Unfortunately, Idenix's IDX184 and a follow-up compound, IDX19368, have a similar enough structure to Bristol-Myers' drug that the Food and Drug Administration decided to put Idenix's drugs on a clinical hold until the biotech could convince the agency that there wouldn't be similar safety issues with its drugs.
Bristol-Myers has been helpful, agreeing to share data that might assist in differentiating the two drugs. And Idenix has reason to believe that its molecule is more specific: 95% of the molecule is taken up by the liver, where the hepatitis C virus resides on the first pass after it's absorbed by the intestine, which should limit toxicity elsewhere.
In November, the company said it would submit its response to the FDA by the end of the year, so a decision on whether to lift the clinical hold and allow trials to continue should come in early 2013. Assuming the FDA is convinced -- and I think that's more likely than not -- Idenix's 2013 should be head and shoulders above its 2012.
Chuck Saletta: One of the easiest ways to have a better next year is to royally mess up this year. With that in mind, few screwups in 2012 rate worse than Hewlett-Packard's (NYSE: HPQ ) Autonomy acquisition fiasco. Earlier this year, Hewlett-Packard wrote down a whopping $8.8 billion of the $11 billion price tag it paid for the acquisition just last year.

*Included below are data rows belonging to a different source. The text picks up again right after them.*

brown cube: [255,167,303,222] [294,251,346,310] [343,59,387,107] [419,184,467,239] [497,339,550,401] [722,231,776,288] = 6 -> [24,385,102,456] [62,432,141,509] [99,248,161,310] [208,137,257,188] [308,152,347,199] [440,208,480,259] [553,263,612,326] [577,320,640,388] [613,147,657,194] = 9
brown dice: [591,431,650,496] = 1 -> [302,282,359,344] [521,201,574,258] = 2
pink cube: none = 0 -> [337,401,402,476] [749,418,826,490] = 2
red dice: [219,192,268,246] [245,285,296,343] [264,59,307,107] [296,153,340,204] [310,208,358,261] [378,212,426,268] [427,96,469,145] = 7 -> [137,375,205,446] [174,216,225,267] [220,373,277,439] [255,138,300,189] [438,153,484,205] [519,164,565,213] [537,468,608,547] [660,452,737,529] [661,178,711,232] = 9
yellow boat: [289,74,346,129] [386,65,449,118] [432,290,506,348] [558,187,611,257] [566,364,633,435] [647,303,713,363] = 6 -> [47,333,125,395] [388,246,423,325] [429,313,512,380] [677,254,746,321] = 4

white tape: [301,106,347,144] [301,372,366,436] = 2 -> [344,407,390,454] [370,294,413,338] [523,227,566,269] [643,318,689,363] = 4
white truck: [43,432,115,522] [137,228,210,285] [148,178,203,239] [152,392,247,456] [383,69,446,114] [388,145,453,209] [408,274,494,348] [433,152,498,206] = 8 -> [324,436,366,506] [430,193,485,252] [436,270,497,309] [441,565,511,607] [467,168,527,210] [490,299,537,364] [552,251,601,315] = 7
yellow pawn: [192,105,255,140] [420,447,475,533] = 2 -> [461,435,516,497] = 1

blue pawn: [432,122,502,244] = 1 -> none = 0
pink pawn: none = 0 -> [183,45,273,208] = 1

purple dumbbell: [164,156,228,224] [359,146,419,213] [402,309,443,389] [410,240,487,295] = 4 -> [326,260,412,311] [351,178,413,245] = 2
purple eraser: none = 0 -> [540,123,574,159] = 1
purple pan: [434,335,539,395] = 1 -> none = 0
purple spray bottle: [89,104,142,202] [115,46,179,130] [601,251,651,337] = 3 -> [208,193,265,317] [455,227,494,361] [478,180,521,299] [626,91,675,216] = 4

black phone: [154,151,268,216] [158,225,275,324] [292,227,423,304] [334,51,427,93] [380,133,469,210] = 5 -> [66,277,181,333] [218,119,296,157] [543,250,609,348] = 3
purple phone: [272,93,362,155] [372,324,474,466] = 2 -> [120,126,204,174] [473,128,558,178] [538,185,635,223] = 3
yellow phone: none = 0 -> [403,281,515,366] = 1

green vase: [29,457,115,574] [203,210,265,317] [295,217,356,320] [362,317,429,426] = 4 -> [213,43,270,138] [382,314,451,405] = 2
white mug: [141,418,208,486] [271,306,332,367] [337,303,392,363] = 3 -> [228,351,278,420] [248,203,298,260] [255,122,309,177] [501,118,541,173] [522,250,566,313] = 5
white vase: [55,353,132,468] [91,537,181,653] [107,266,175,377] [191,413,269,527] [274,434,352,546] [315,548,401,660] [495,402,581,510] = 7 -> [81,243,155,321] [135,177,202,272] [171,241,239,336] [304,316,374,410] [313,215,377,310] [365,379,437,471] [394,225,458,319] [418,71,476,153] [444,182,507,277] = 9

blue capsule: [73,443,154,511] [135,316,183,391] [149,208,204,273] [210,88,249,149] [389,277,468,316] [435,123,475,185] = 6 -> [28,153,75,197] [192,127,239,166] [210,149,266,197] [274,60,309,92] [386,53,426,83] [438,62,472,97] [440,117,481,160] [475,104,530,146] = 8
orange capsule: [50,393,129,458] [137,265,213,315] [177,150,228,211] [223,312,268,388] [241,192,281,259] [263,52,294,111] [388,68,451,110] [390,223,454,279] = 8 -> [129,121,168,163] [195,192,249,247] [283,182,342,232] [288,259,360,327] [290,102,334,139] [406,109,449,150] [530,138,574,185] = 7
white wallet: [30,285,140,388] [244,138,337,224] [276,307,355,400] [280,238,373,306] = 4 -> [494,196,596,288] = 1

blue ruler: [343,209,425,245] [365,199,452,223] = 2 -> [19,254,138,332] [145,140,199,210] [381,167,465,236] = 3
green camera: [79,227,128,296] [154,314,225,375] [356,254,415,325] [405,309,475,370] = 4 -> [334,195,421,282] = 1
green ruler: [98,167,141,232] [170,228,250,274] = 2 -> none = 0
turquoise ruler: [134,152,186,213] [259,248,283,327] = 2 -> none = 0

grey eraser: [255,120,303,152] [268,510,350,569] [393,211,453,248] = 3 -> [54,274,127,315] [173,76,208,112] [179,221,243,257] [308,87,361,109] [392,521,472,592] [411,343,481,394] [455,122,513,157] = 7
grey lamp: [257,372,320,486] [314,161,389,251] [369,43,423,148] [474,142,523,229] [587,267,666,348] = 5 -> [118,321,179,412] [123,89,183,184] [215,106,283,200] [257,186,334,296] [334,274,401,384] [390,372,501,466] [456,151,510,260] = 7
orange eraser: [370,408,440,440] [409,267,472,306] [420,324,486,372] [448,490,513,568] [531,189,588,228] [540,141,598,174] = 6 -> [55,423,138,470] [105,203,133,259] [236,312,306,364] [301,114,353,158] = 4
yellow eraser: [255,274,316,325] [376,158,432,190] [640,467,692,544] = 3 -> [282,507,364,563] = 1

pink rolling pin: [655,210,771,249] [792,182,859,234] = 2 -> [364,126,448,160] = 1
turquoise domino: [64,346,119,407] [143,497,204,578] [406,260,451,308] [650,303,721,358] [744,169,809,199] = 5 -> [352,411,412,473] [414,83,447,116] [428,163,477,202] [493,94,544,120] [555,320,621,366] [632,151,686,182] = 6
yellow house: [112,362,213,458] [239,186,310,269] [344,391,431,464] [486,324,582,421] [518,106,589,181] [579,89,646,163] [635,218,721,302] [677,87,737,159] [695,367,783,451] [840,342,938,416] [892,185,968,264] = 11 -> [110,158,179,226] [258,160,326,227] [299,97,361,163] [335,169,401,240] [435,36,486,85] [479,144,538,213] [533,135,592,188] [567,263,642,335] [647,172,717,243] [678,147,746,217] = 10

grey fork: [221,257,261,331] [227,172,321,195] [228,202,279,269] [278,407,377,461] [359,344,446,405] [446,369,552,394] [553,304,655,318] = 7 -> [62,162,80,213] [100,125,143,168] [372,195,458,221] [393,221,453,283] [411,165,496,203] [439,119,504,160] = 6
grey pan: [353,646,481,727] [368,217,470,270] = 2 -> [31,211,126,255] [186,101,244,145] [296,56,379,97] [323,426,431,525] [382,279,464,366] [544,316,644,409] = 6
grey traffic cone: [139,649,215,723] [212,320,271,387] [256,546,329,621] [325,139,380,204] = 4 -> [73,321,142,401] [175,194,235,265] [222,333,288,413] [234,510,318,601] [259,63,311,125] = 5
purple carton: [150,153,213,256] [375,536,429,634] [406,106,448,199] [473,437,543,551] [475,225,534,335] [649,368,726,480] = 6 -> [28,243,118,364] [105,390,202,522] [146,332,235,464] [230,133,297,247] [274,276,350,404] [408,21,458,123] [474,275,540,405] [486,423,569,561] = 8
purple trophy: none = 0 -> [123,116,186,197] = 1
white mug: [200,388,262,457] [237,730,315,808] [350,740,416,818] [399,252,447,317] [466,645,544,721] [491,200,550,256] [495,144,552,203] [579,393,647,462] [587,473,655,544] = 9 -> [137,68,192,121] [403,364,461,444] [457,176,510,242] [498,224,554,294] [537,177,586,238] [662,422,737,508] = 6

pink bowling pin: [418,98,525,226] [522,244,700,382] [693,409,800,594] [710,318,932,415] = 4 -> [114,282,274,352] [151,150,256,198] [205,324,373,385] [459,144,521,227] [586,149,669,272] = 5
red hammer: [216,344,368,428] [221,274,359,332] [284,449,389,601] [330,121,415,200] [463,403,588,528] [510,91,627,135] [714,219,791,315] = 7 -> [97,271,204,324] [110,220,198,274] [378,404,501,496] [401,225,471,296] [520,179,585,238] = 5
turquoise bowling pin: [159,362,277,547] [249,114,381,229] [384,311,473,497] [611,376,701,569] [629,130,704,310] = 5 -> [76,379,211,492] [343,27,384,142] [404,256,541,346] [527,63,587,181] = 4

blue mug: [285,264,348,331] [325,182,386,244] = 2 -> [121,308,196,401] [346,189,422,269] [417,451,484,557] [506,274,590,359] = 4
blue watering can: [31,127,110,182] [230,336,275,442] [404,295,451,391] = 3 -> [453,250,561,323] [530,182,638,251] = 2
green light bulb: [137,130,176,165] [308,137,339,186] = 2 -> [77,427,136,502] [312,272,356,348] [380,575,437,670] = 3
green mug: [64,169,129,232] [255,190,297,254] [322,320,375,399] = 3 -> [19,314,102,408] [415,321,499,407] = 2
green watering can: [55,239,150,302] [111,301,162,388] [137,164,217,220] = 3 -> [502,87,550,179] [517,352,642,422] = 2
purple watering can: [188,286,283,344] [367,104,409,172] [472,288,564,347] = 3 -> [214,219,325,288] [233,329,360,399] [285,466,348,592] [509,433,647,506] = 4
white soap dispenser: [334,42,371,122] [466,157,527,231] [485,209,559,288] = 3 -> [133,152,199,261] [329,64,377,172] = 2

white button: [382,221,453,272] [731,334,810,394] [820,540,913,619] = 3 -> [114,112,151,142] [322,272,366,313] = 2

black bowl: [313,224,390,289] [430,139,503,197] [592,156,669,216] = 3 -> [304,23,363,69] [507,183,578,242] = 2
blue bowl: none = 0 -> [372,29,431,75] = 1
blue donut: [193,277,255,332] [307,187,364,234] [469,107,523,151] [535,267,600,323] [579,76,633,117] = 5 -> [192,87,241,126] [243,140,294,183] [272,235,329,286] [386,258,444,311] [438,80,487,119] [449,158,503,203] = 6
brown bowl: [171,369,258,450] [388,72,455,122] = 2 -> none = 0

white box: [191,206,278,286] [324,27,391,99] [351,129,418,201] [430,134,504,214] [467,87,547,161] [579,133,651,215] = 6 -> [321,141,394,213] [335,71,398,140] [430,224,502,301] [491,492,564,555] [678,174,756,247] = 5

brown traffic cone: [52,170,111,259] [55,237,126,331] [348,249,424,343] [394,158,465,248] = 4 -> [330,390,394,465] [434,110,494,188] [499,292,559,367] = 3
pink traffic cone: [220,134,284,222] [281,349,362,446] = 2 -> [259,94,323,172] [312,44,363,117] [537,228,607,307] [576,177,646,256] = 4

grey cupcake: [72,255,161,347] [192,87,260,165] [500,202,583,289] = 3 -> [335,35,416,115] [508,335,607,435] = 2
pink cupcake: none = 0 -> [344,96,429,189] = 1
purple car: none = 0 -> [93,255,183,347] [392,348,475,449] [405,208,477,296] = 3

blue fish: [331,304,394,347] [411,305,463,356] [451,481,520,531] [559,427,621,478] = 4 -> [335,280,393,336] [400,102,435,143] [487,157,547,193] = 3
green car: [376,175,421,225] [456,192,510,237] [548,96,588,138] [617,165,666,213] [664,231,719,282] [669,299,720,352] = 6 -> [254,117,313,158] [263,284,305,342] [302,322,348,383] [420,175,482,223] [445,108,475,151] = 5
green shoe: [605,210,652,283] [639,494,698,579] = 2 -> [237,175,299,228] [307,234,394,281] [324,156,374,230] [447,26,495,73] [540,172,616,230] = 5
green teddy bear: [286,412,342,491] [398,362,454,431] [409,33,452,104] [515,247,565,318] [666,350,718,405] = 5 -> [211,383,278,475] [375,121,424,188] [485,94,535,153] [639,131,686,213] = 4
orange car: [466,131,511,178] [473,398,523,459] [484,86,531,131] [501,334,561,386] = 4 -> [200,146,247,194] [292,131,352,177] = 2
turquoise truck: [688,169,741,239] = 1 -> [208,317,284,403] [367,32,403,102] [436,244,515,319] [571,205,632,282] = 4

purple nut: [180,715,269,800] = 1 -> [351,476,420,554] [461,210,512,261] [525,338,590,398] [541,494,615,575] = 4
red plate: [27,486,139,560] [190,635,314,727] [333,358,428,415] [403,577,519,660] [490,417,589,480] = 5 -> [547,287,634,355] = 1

That $8.8 billion shows up as a charge against its fourth-quarter earnings for fiscal year 2012. Hewlett-Packard alleges that the writedown was driven by improperly recognized revenue prior to the acquisition -- essentially, accounting fraud on Autonomy's part. While many wonder whether the magnitude of the alleged fraud was big enough to justify that large a writedown, the one thing that's clear is that it sets an incredibly low bar for the company to clear in 2013.